DelDOT Secretary Shailen Bhatt is not one to hold back when he talks about the past and future of the department.
He said pedestrian fatalities on Route 1 require a response and also called for talks to discuss options to protect the Indian River Inlet bridge.
He said because Delaware Department of Transportation owns 95 percent of the state's roads, the department has to deal with complex, multimillion projects on I-95 as well as potholes on back country roads. “Transportation touches everybody, everyday,” said Bhatt, who has worked at many levels of government, easing his transition to become secretary of DelDOT.
Speaking Nov. 9 to the Rehoboth Beach-Dewey Beach Chamber of Commerce, Bhatt said fiscal responsibility has been a long-standing legacy issue in the department. “We had become the 'yes, and' agency,” he said meaning DelDOT went far beyond its means, falling $1.2 billion in debt.
Bhatt said 40 percent of the operating budget went to pay debt service when he became secretary last summer. His goal is to get that number down to 26 percent. Because DelDOT has stopped borrowing money, the debt has dropped to $1.1 billion, and Bhatt predicts debt will fall below $1 billion next year.
“DelDOT has been in a dire financial situation because of legacy issues. We are making changes,” he said.
Bhatt broke down DelDOT's $500 million budget in simplistic forms: $140 million for salaries and benefits; $130 million for projects; $121 million for debt service; and $100 million for the transit system. DelDOT also receives $200 million in federal funds that can only be used on certain roads such as I-95, Route 1, Route 13 and Route 113.
Bhatt said the department is using transparency, financial responsibility, efficiency and accountability to tackle legacy issues that have caused DelDOT problems in the past.
The secretary said tough decisions are being made to prioritize projects and policy decisions to get the best return on every investment. “It means we have a reduced level of projects,” he said.
Many projects are still included in DelDOT's six-year capital plan, but have been postponed or rescheduled.
In the Cape Region, Bhatt said the recent pedestrian fatalities on Route 1 demonstrate that improvements are needed along the Route 1 corridor. “We need to address that issue,” he said.
In addition, plans are moving forward for a new transit and park-and-ride transportation hub near Five Points; construction is slated to start in 2014. DelDOT is also a partner in the First State Trails and Pathways initiative and is moving forward with plans for a bicycle/pedestrian rails-to-trails path between Georgetown and Lewes.

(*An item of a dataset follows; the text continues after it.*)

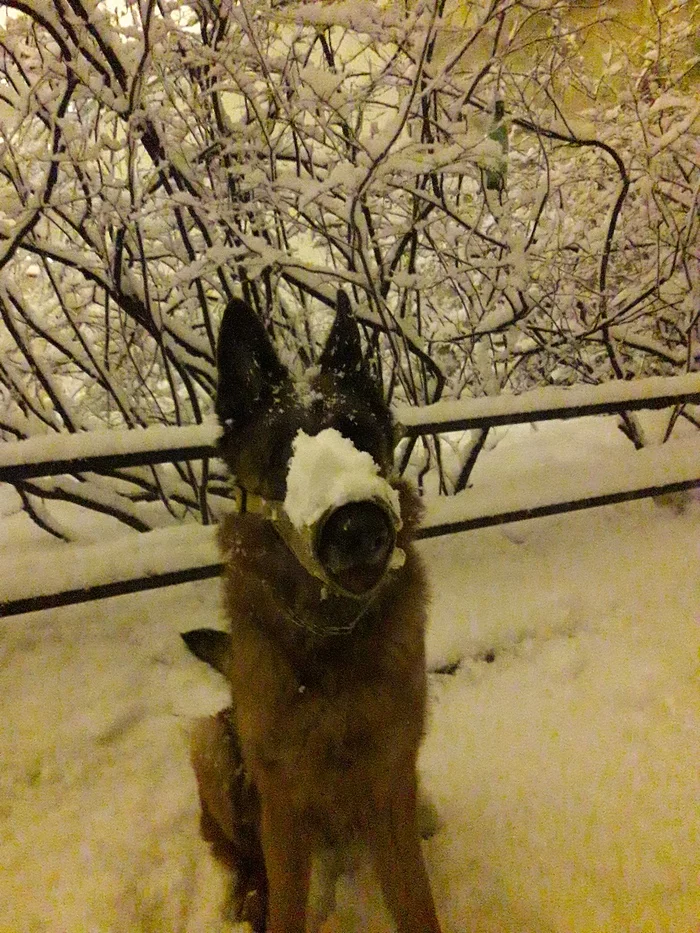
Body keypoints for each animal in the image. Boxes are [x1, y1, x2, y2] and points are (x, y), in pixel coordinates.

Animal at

He said the I-95 interchange project near Christiana Mall is ahead of schedule and could be completed in 2013, a year ahead of schedule.
Questions about bridge protection
What most chamber members wanted to know from Bhatt was how the state will ensure the Indian River Inlet bridge stays open, even during storms. Water and sand buried Route 1 leading to the bridge as Hurricane Sandy churned off the coast Oct. 28.

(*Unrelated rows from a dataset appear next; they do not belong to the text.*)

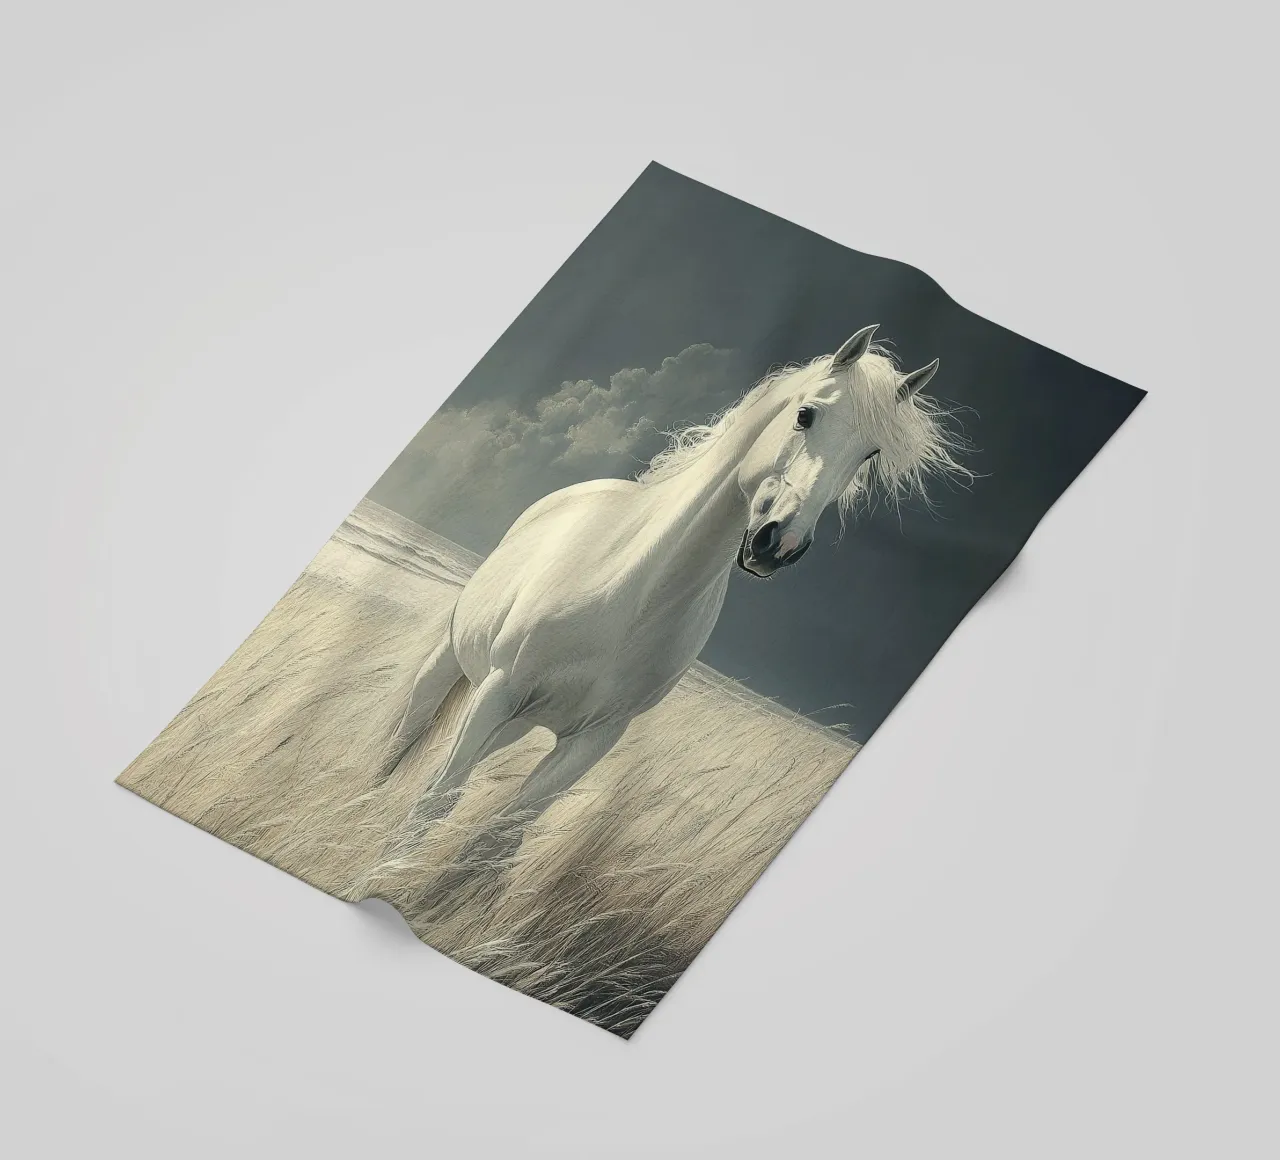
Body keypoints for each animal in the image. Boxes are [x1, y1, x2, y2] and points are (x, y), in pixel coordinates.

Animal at [378, 324, 967, 853]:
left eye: (869, 454)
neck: (634, 598)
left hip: (517, 724)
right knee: (405, 736)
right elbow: (431, 806)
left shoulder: (591, 740)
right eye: (806, 414)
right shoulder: (499, 692)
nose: (779, 544)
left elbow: (495, 845)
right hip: (454, 669)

As Bhatt answered questions, a nor'easter was moving up the coast. Water on Route 1 briefly closed off some lanes on Route 1 even during the second storm.
Bhatt said crews spent five days clearing 6.5 million cubic yards of sand off Route 1 following the Sandy. “DNREC thought the dune project would protect us, but after this we are forced to look at other options,” he said.
Getting to a solution involves three agencies, he explained. DelDOT is responsible for the roadbed and bridge; DNREC is responsible for the dunes and sand; and the Army Corps of Engineers is responsible for the Indian River Inlet.
Bhatt said the current plan is to bury corrugated metal sheet piling in the sand 1,000 yards along the beach. “It's there to defuse wave action so it does not undermine the approach roadbed. The bridge is a $150 million asset that must be protected properly. We will also discuss other options,” he said.